The authors’ hospital has carried out pre-deposited autotransfusion for patients undergoing open heart surgery from early stage. In recent years, the use of the optimised needle insertion method during blood collection can ensure that: ① no blood overflows in the process of blood collection; ② there is almost no bruising at the needle entry point after blood collection; ③ the patient complains of only mild pain; ④ the blood collection process is smooth without any blood clots; ⑤ the vital signs are stable; and ⑥ there are no obvious adverse reactions. This method may be of great significance in improving the patient’s blood collection experience, avoiding extravasation of the blood, lessening pain and reducing the incidence of adverse reactions, ensuring blood quality and subsequent blood transfusion safety.
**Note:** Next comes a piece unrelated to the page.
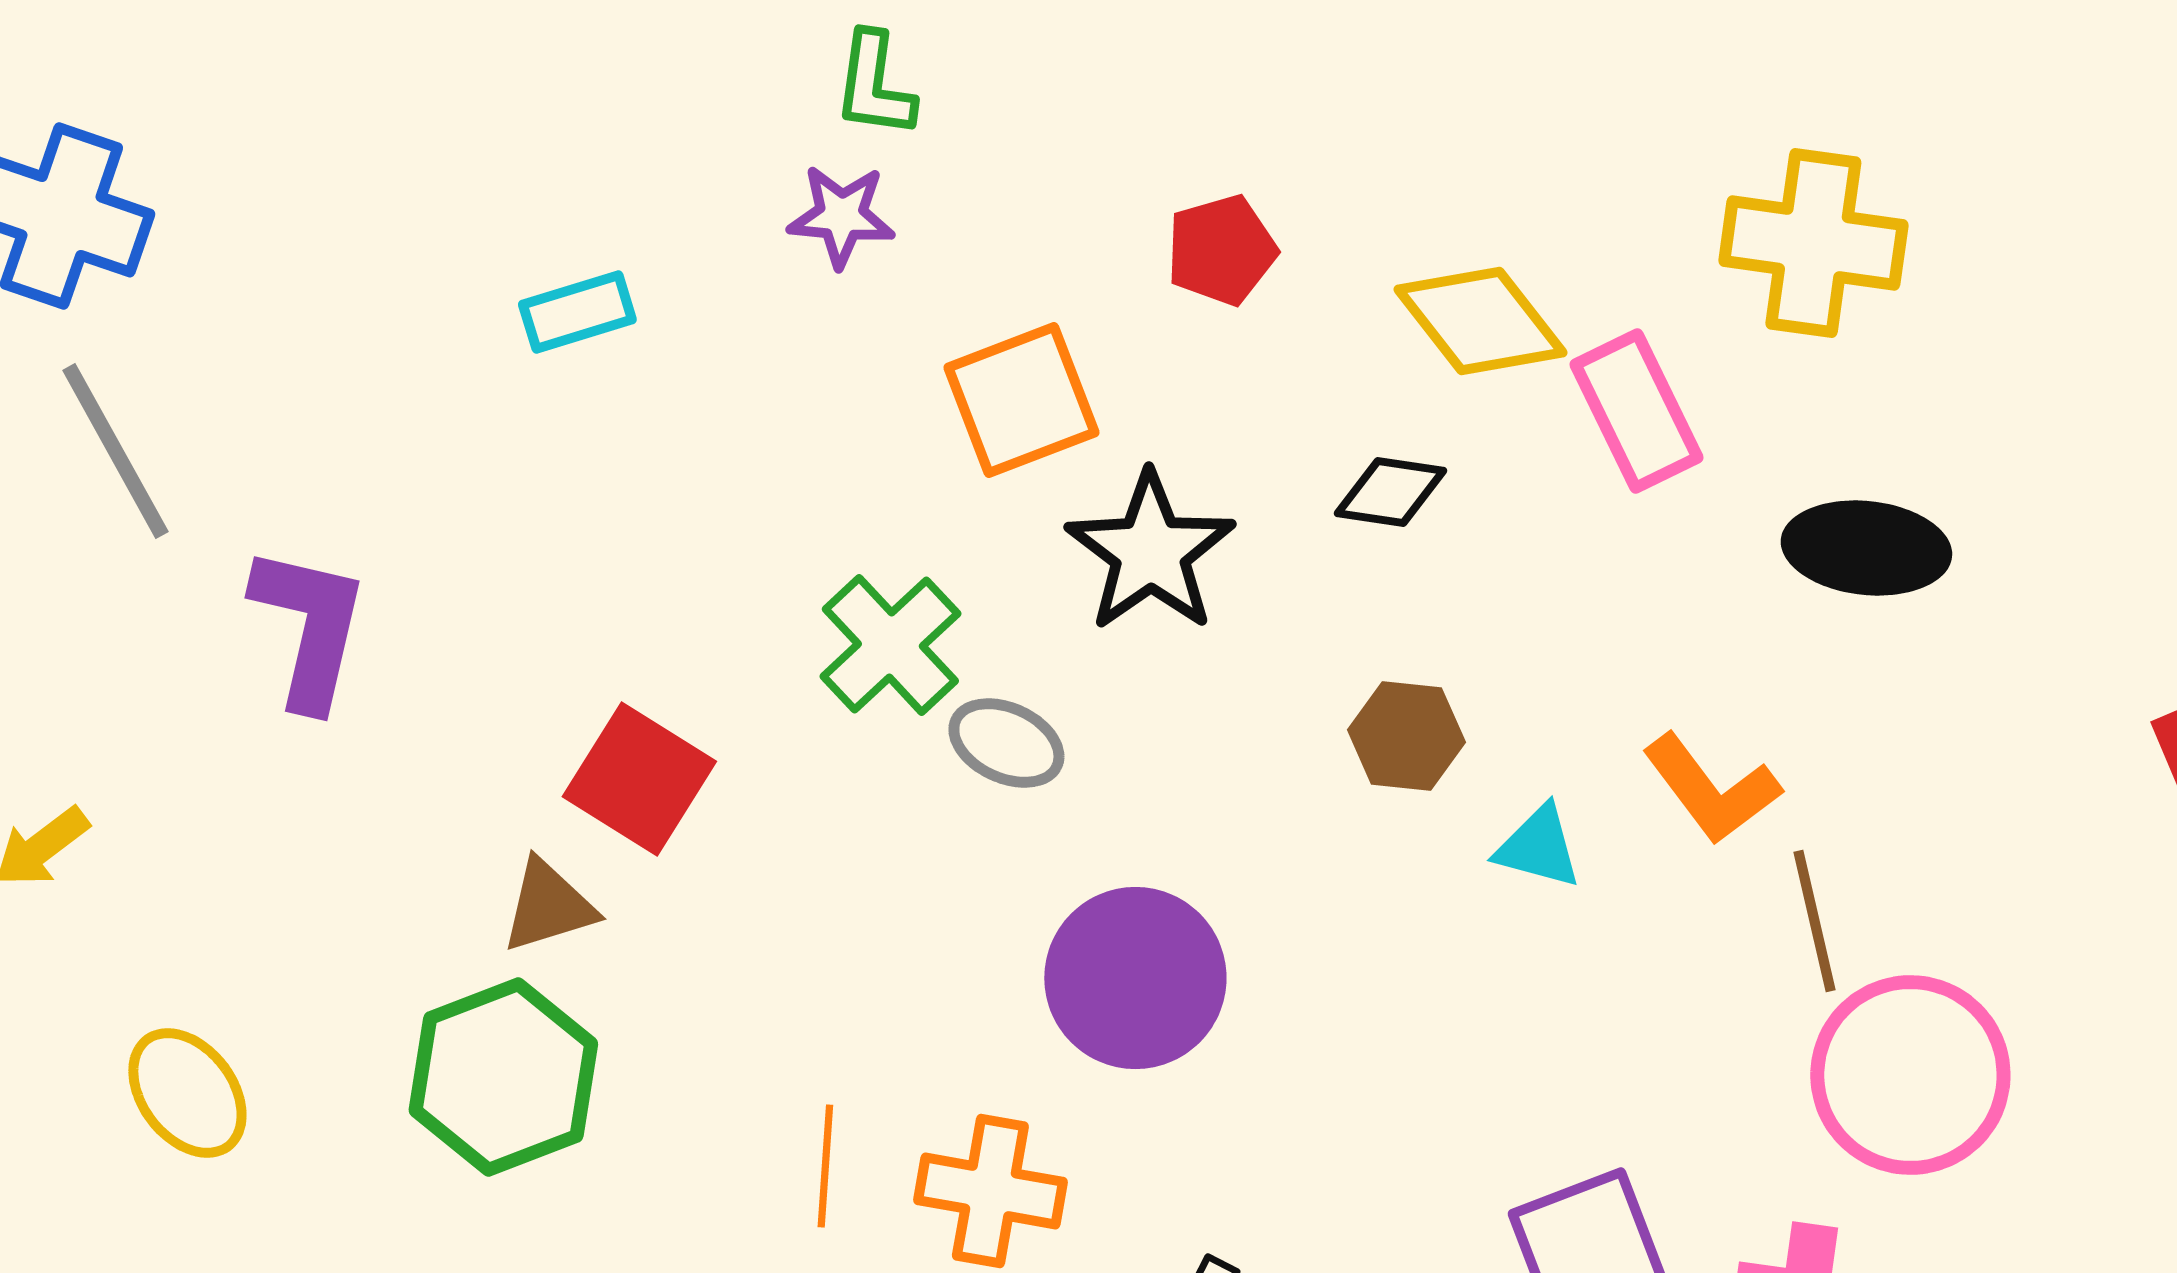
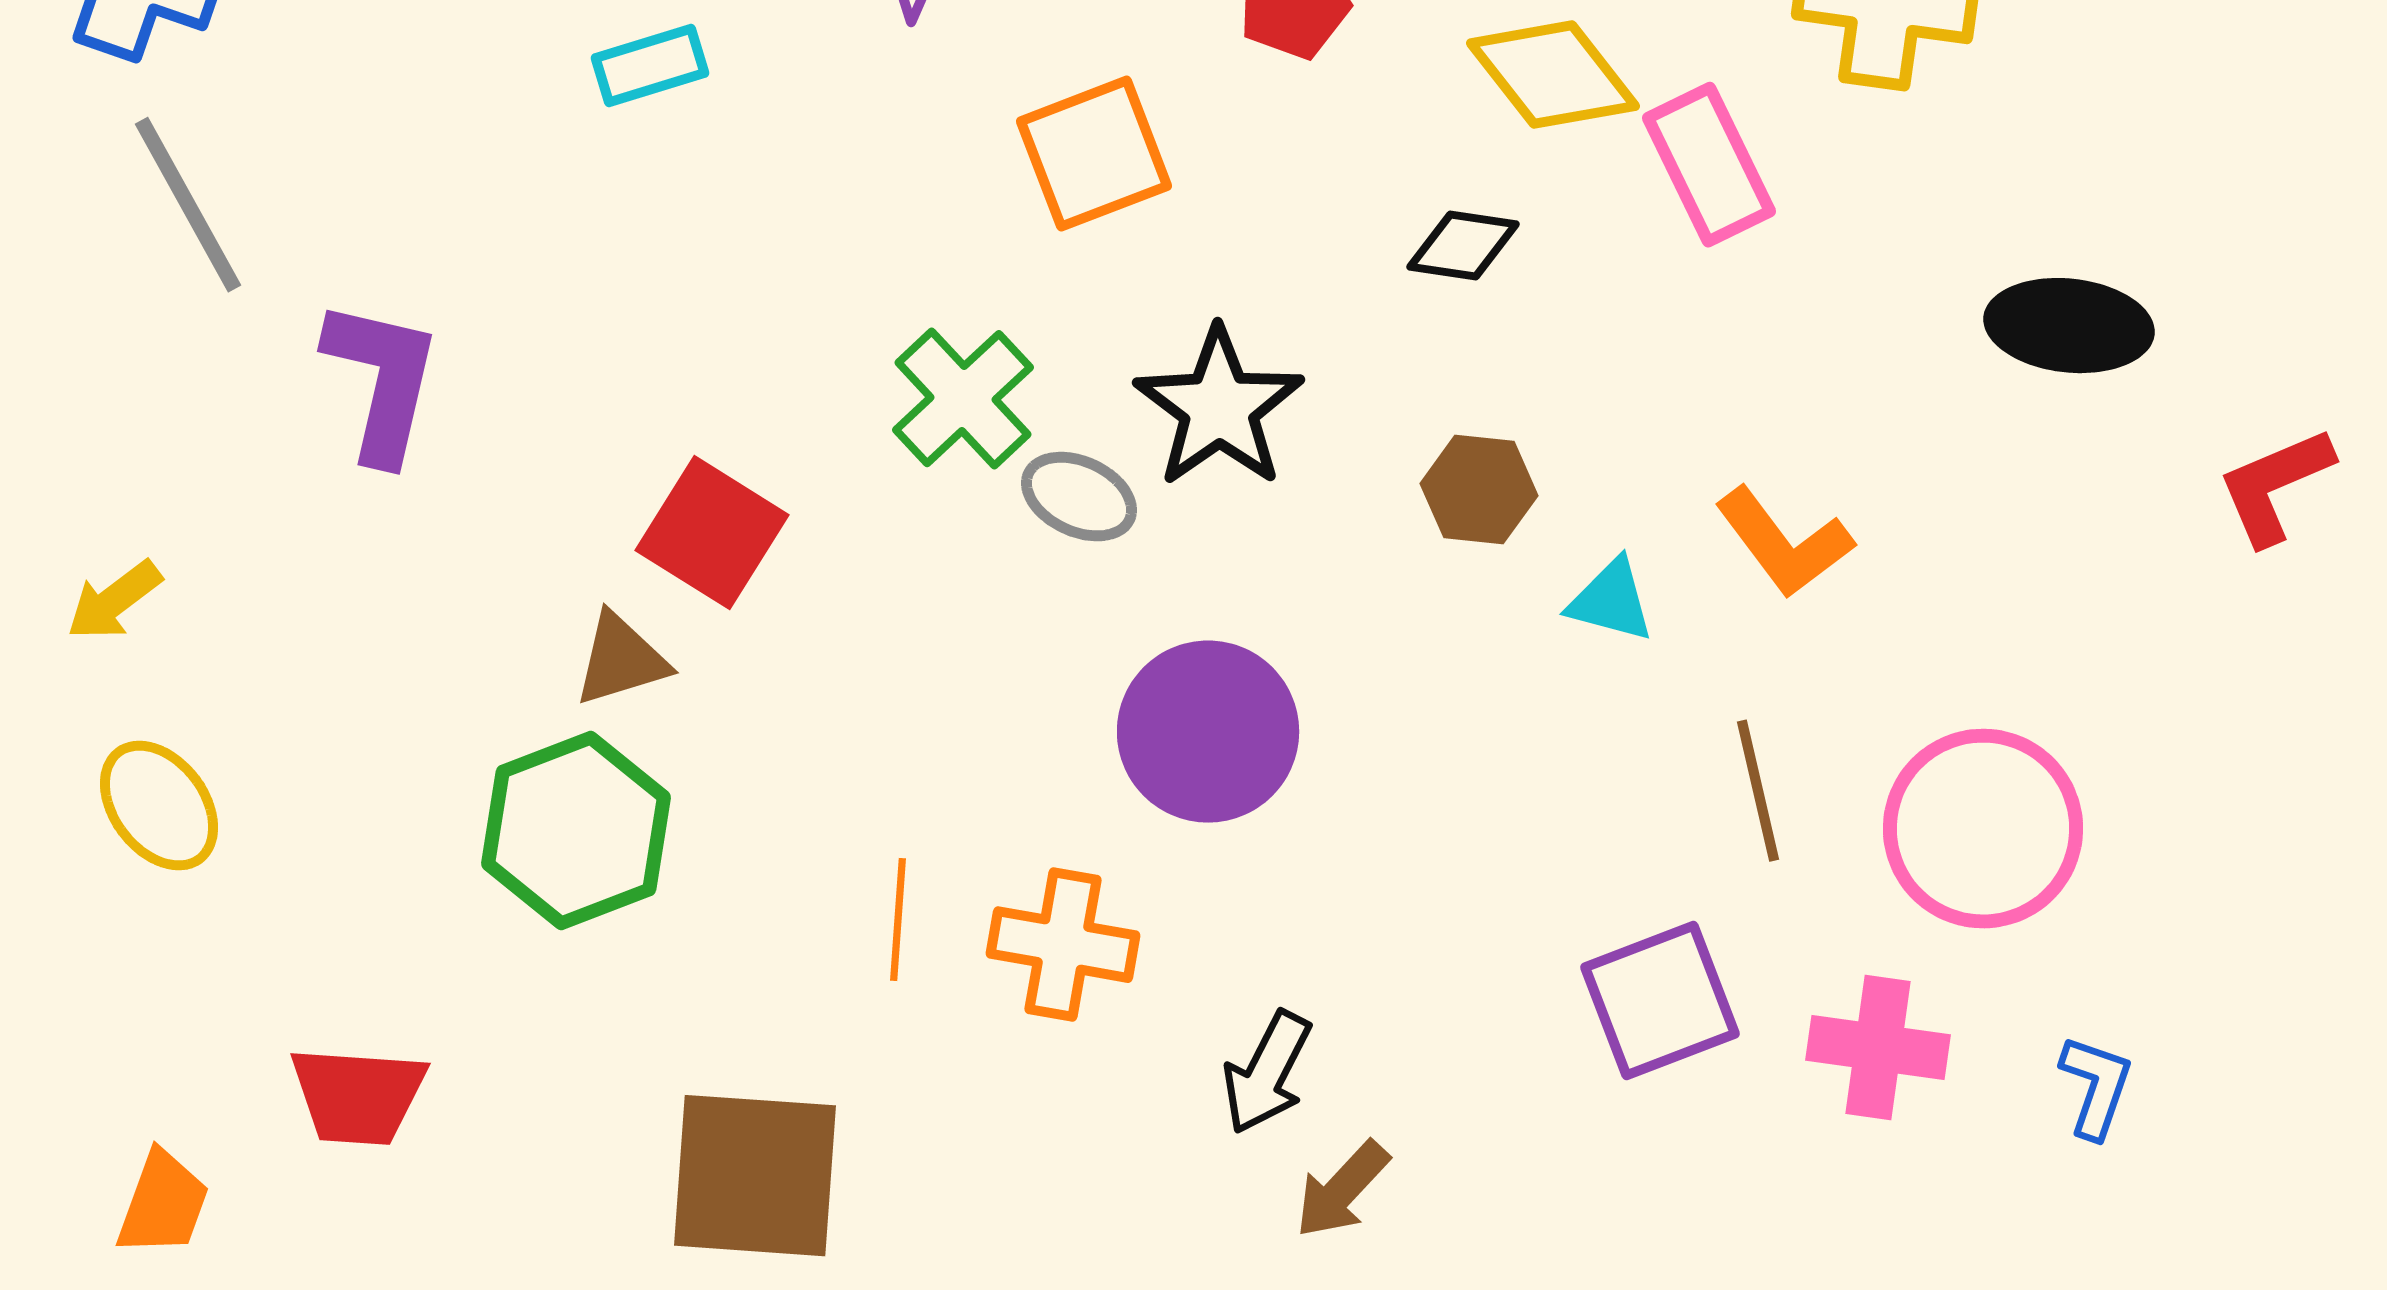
black ellipse: (1866, 548) -> (2069, 326), moved
black star: (1150, 552) -> (1219, 408), moved
brown line: (1814, 921) -> (1758, 791), moved
yellow ellipse: (187, 1093) -> (159, 806), moved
This study’s results showed no blood spill during the needle insertion process in the test group, mainly because the bevel of the blood collection needle was downward and parallel to the skin to avoid the possibility of the vascular cavity communicating with the outside world.10 Twenty-four hours after blood collection in the control group: The enlarged image of the puncture point shows an oval shape with blood clots in the middle. The incidence of bruises was 63.8%. Twenty-four hours after blood collection in the test group: The enlarged image of the puncture point showed a clear arc shape, and the incidence of bruises was 13.3%. Since there was no significant difference in coagulation function between the two groups of patients using the same pressing method, the bruises may be related to blood extravasation caused by the different levels of local tissue damage.11 Also, the severity of the pain patients complained about was consistent with the size of the bruises. The incidence of blood clots in the control group was 10.6%, significantly higher than 0.086% in the normal blood donors.16,17 In the blood collection method of the test group, there was no bevel of the needle head sticking to the blood vessel wall, the blood flow was smooth and there were no blood clots in this group. Before and after blood collection, the diastolic blood pressure in the test group decreased slightly, likely related to the rapid change of blood volume,15,18,19 and other vital signs were stable, with the patients experiencing no discomfort.

There are still some limitations: The sample size is limited. In addition, although the optimised blood collection method has advantages in open heart surgery patients, it is still uncertain whether people who donate blood at blood stations can benefit.

Conclusion

An improved blood collection method (bevel down) can enhance the blood donation experience, avoid blood spillage, lessen pain and reduce adverse reactions. This may be of great significance in ensuring blood quality and the safety of subsequent transfusions.

Disclosure

The authors report no conflicts of interest in this work.